Yang satu berinisial HaRI, tomus dangdut, sekaligus merangkap sebagai tomas (tokoh masyarakat) dan togam (tokoh agama). Saking topnya Bang HaRI ini, band saya (The Professor Band) sering juga memainkan lagu-lagunya atas permintaan penonton (kalau saya sebut judul lagu-lagunya, pasti ketahuan deh identitasnya). Tokoh kedua namanya Ariel (nama yang sesungguhnya, tidak perlu pakai inisial). Genre musiknya pop dan sangat top. Wajahnya tampan menawan.

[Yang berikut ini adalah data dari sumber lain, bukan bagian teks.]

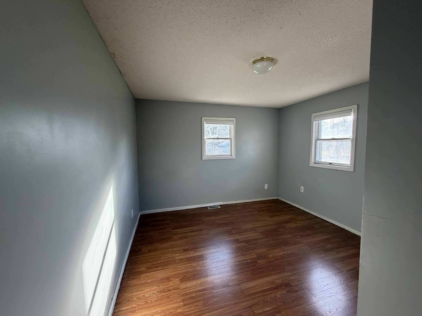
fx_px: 171
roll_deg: +1.4
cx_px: 211
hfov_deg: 102.1
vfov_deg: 85.7
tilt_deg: -3.4
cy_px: 158
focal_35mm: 14
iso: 250
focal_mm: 2.22
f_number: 2.2
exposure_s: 1/121
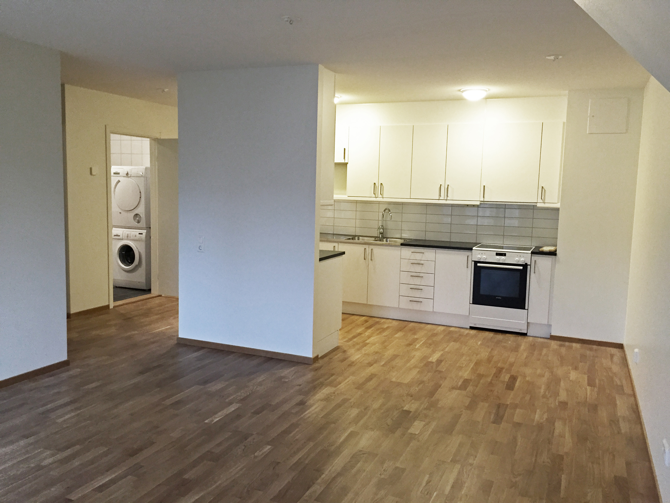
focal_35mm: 29
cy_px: 252
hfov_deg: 61.7
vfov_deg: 48.2
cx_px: 335
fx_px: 561
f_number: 2.2
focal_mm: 4.15
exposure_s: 1/33
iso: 160
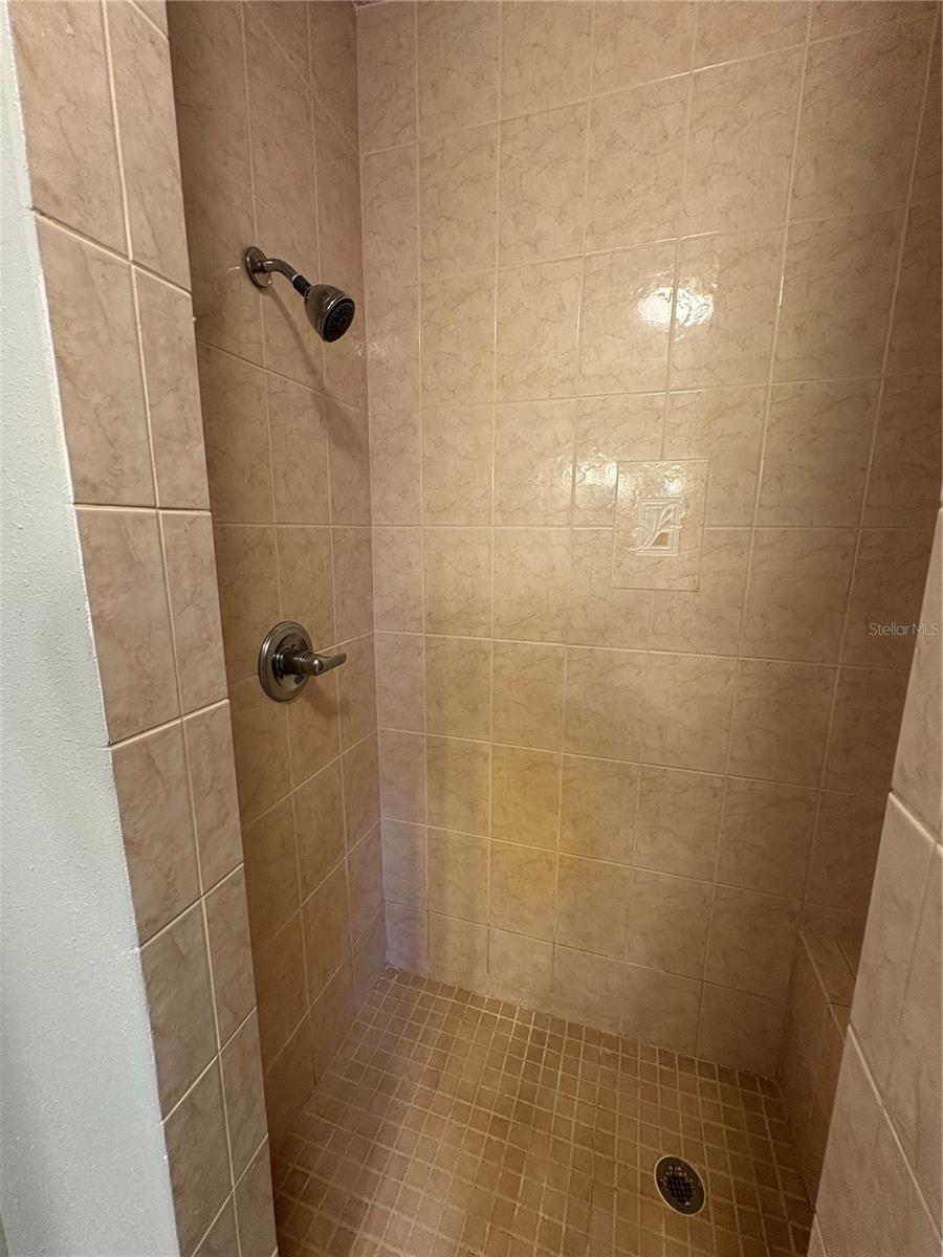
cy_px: 628
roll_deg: -0.1
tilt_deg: -10.0
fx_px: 509
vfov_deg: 102.1
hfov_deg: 85.7
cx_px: 472
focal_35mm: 14
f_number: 2.2
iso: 160
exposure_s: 1/60
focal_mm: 2.22
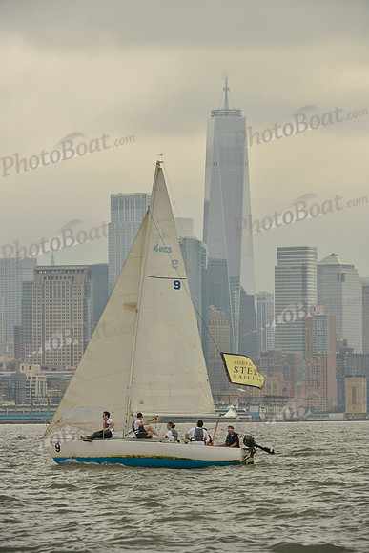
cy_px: 276
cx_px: 184
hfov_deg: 6.9
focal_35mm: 200
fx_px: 3073
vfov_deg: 10.3
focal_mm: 200
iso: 400
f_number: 9
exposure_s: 1/1250
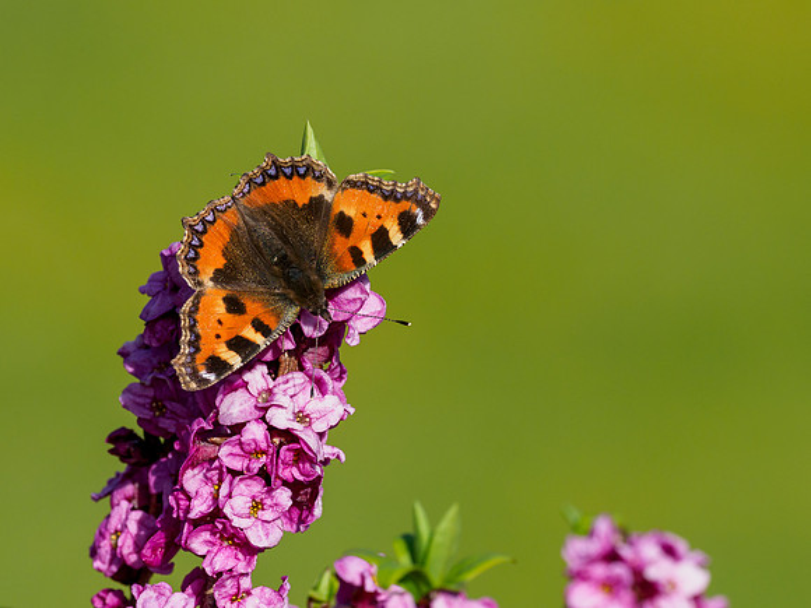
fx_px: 21469
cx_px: 364
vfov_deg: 1.6
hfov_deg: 2.2
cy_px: 255
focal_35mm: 916
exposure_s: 1/640
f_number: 6.3
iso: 200
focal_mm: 300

Bodinya bagus dengan perut six pack. Banyak ibu-ibu muda yang mimpi tidur sama dia (mimpi doang kan enggak dosa). Tetapi dia kena nasib sial. Suatu masa dia sedang selingkuh dengan rekan-rekan sesama artis. Ini dosa betulan, tetapi biasa di masyarakat kita. Bukan hanya artis, tetapi juga togam, tomas, topol (tokoh politik dan tokoh polisi), bahkan todik (tokoh pendidikan, termasuk profesor) melakukannya. Namanya juga manusia, mestilah ada yang meleset imannya. Tetapi sialnya, ketika ia selingkuh itu, dia ambil video tentang dirinya sendiri.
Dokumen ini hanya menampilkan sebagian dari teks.